- What to produce -
Scan the records below for lines with the word "link", then state how many you find and nothing else.
[Recorded information — start]
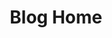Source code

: ---
blog: true
home: true
icon: home
title: Blog Home
heroImage: /rosquilla.png
heroText: LucasBlog
tagline: You can put your slogan here
heroFullScreen: true
project:
  - type: link
    name: link github
    desc: Esto te llevará a mi perfil de github
    link: https://github.com/oscarlucas22
---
[Recorded information — finish]
- Written response -
3